# Déjà vu!

The stages of a two stage rocket have initial masses $m_1$ and $m_2$ respectively and carry a payload of mass $P$. Both stages have equal structure factors and equal relative exhaust speeds. If the rocket mass, $m_1+m_2$, is fixed, show that the condition for maximal final speed is

$m_2^2 + P m_2 = P m_1$.

Find the optimal ratio $\frac{m_1}{m_2}$ when $\frac{P}{m_1+m_2} = b$.

According to multi-stage rocket’s flight equation (see “Viva Rocketry! Part 2“), the final speed of a two stage rocket is

$v = -c \log(1-\frac{e \cdot m_1}{m_1 + m_2 +P})- c\log(1-\frac{e \cdot m_2}{m_2+P})$

Let $m_0 = m_1 + m_2$, we have

$m_1 = m_0-m_2$

and,

$v = -c \log(1-\frac{e \cdot (m_0-m_2)}{m_0 +P})- c\log(1-\frac{e \cdot m_2}{m_2+P})$

Differentiate $v$ with respect to $m_2$ gives

$v' = \frac{c(e-1)e(2m_2 P-m_0 P +m_2^2)}{(P+m_2)(P-e m_2+m_2)(P+e m_2-e m_0+m_0)}= \frac{c(e-1)e(2m_2-m_0 P+m_2^2)}{(P+m_2)(P+(1-e)m_2)(P+e m_2 + (1-e)m_0)}\quad\quad\quad(1)$

It follows that $v'=0$ implies

$2m_2 P-m_0 P + m_2^2 =0$.

That is, $2 m_2 P - (m_1+m_2) P + m_2^2 = (m_2-m_1) P + m_2^2=0$. i.e.,

$m_2^2 + P m_2 = P m_1\quad\quad\quad(2)$

It is the condition for an extreme value of $v$. Specifically, the condition to attain a maximum (see Exercise-2)

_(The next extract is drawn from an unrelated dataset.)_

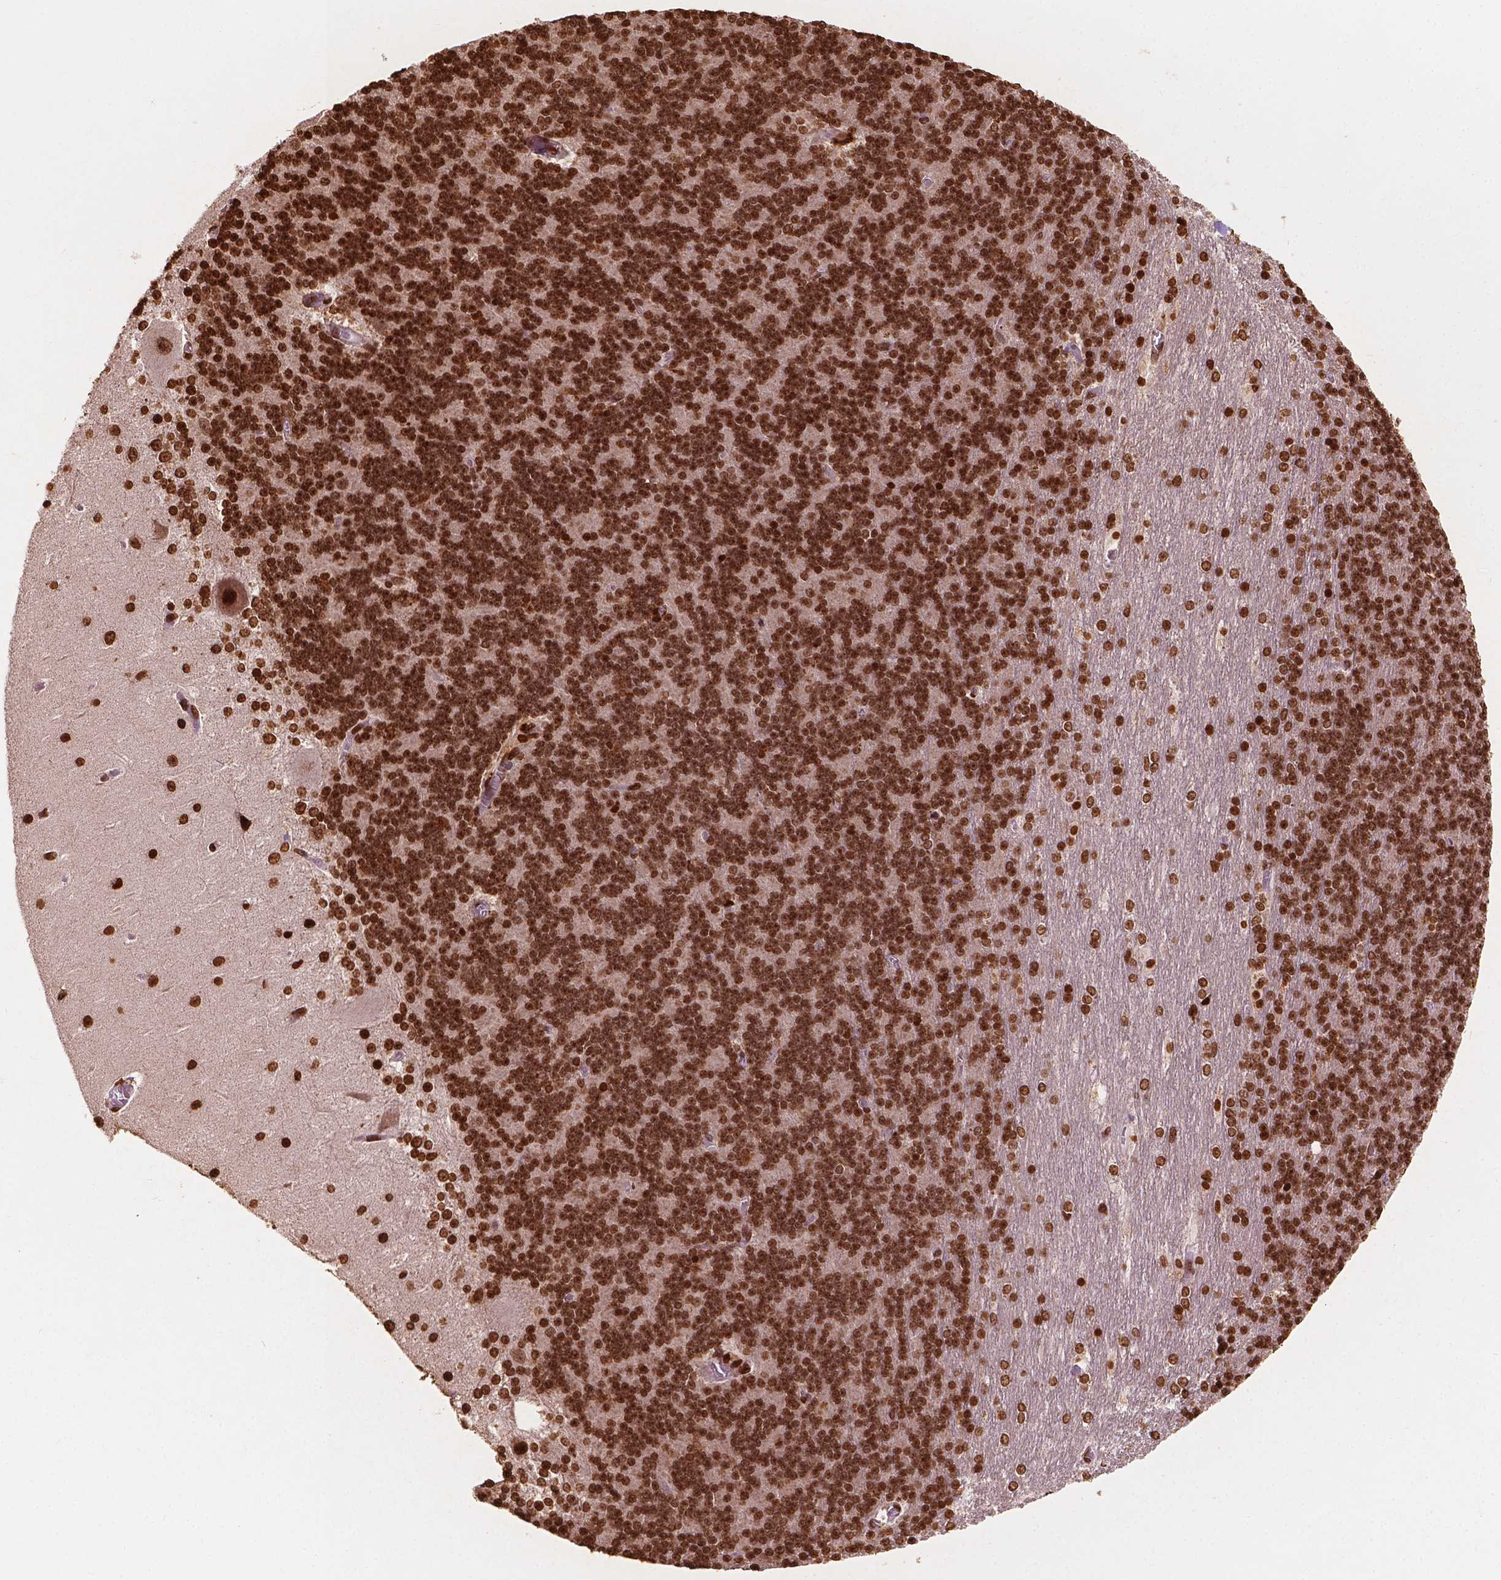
{"staining": {"intensity": "strong", "quantity": ">75%", "location": "nuclear"}, "tissue": "cerebellum", "cell_type": "Cells in granular layer", "image_type": "normal", "snomed": [{"axis": "morphology", "description": "Normal tissue, NOS"}, {"axis": "topography", "description": "Cerebellum"}], "caption": "Brown immunohistochemical staining in unremarkable cerebellum displays strong nuclear staining in approximately >75% of cells in granular layer.", "gene": "H3C7", "patient": {"sex": "female", "age": 19}}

When $\frac{P}{m_1+m_2} = b$, solving

$\begin{cases} (m_2-m_1)P+m_2^2=0\\ \frac{P}{m_1+m_2} = b\end{cases}$

yields two pairs:

$\begin{cases} m_1=\frac{(\sqrt{b}\sqrt{b+1}+b+1)P}{b}\\m_2= -\frac{\sqrt{b^2+b}P+bP}{b}\end{cases}$

and

$\begin{cases} m_1= - \frac{(\sqrt{b}\sqrt{b+1}-b-1)P}{b}\\ m_2=\frac{\sqrt{b^2+b}P-bP}{b}\end{cases}\quad\quad\quad(3)$

Only (3) is valid (see Exercise-1)

Hence

$\frac{m_1}{m_2} = -\frac{(\sqrt{b}\sqrt{b+1}-b-1)P}{\sqrt{b^2+b}P-b P} = \frac{\sqrt{b+1}}{\sqrt{b}} = \sqrt{1+\frac{1}{b}}$

The entire process is captured in Fig. 2.

Fig. 2

Exercise-1 Given $b>0, 00$, prove:

1. $- \frac{(\sqrt{b}\sqrt{b+1}-b-1)P}{b}>0$
2. $\frac{\sqrt{b^2+b}P-bP}{b}>0$

Exercise-2 From (1), prove the extreme value attained under (2) is a maximum.